### What to work on
1 - Repeat the records exactly, from the line holding "Data rate, optimal GU, Internet usage" through the end of the records, inclusive. Leave the pictures out of your answer.
2 - Continue the account of the Stansted deportation flight protest from where it stops.

### Excerpt to read
On the night of 28 March 2017, 15 activists cut a one metre square hole in the perimeter fence of Stansted airport and locked themselves together around a Boeing 767, chartered by the Home Office to deport migrants back to Ghana, Nigeria, and Sierra Leone. Those on board faced harm and, in some case, even death upon their arrival.

The collective, then only known as the campaign group End Deportations, had spent all day at a location in Oxfordshire practicing the action, honing their muscle memory. On the minibus to Stansted Airport they read out testimonies of migrants who were due to be on that flight, the stories of which had moved the 15 to be sure that this action was required. Wearing bright pink hats and dis-playing a “mass deportations kill” banner, it took ten hours for the authorities to remove them from the plane. Four activists locked themselves around the front wheel, while the rest constructed a two metre pyramid out of scaffolding under the plane’s left wing and locked themselves to it. Their action had been successful: the flight never took off, and 60 migrants were given a reprieve to stay in the UK. This action was certainly by no means a minor or insignificant one. It was clear the activists would face consequences. But none of them could have dreamed what would happen next.

### Source data
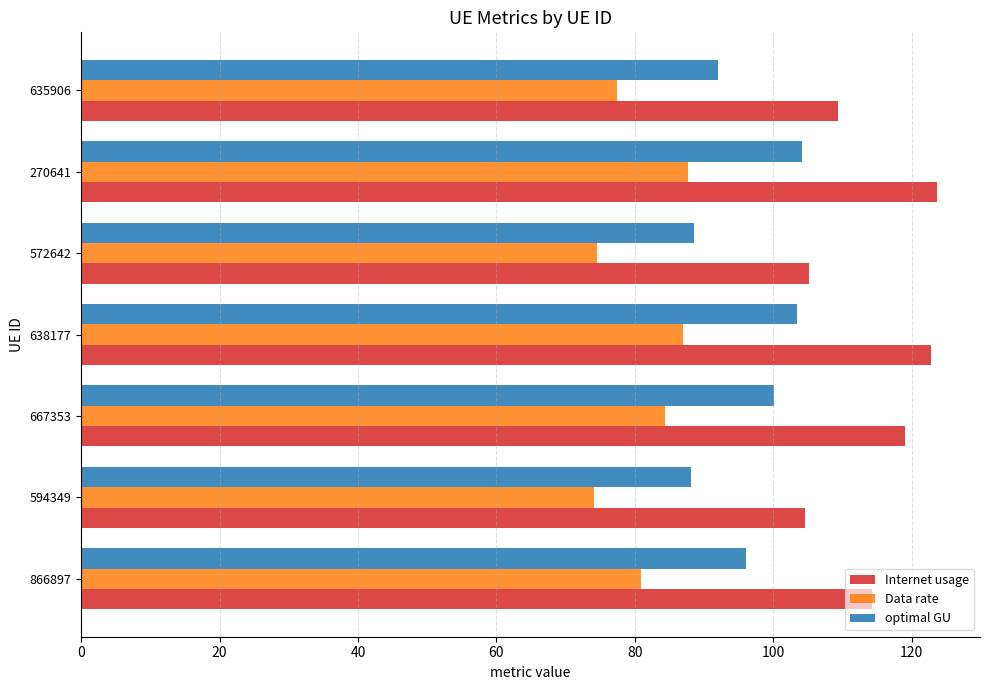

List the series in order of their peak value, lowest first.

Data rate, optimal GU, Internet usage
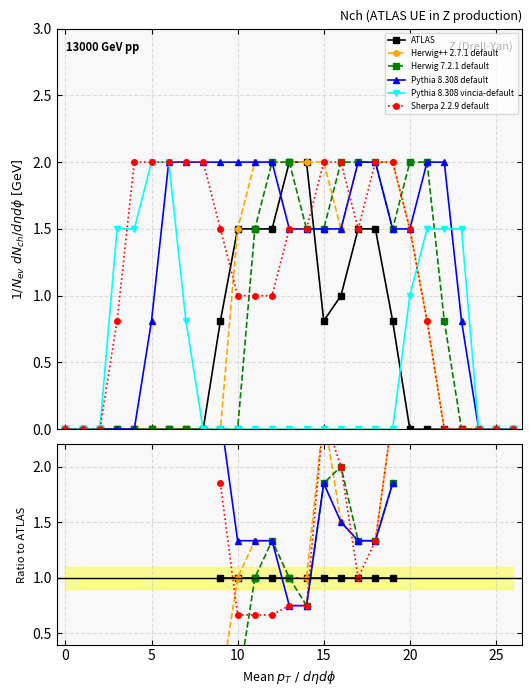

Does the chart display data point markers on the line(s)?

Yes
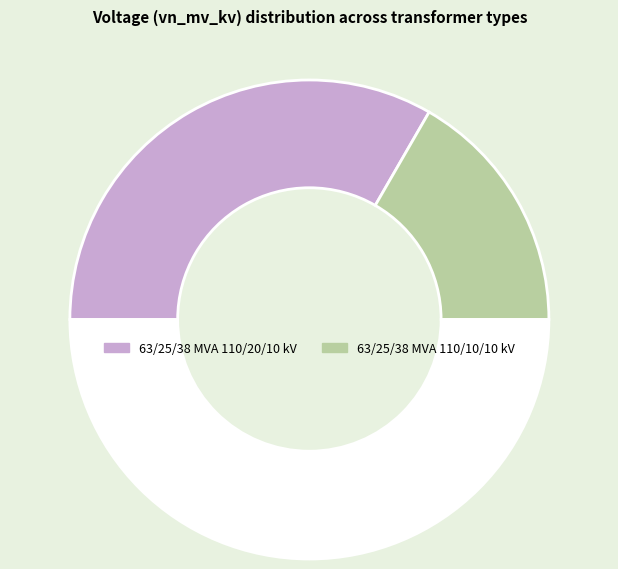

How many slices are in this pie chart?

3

### Solved problems
1 -
Data rate, optimal GU, Internet usage

Does the chart display data point markers on the line(s)?

Yes

How many slices are in this pie chart?

3

2 -
Laura Clayson is one of those activists, who are now well known in the UK press as the Stansted 15. Now 28, Laura works in sustainability and is a former President of Lancaster University Students’ Union. Alongside her fellow defendants, Laura spent nine long weeks on trial at Chelmsford Crown Court,charged with intentional disruption of services at an aerodrome, contrary to section 1(2) (b) of the Aviation and Maritime Security Act 1990, anti-terror legislation that had been introduced in the wake of the Lockerbie Bombing. This is the first time that this much harsher anti-terror legislation has been used against an act of civil disobedience, perhaps signalling a dangerous precedent from the state of a crack down on the right to protest. The Crown Prosecution Service (CPS) applied to the Attorney General, a government MP, to escalate the charge so that it “properly reflect[ed] the criminality” of the action. The trial was the first one held in the UK in decades to be observed by Amnesty International, who described the eventual conviction of all 15 activists as a “crushing blow for human rights in the UK.” All 15 were found guilty; three received suspended sentences, while the rest – including Laura – were given 12 month community orders.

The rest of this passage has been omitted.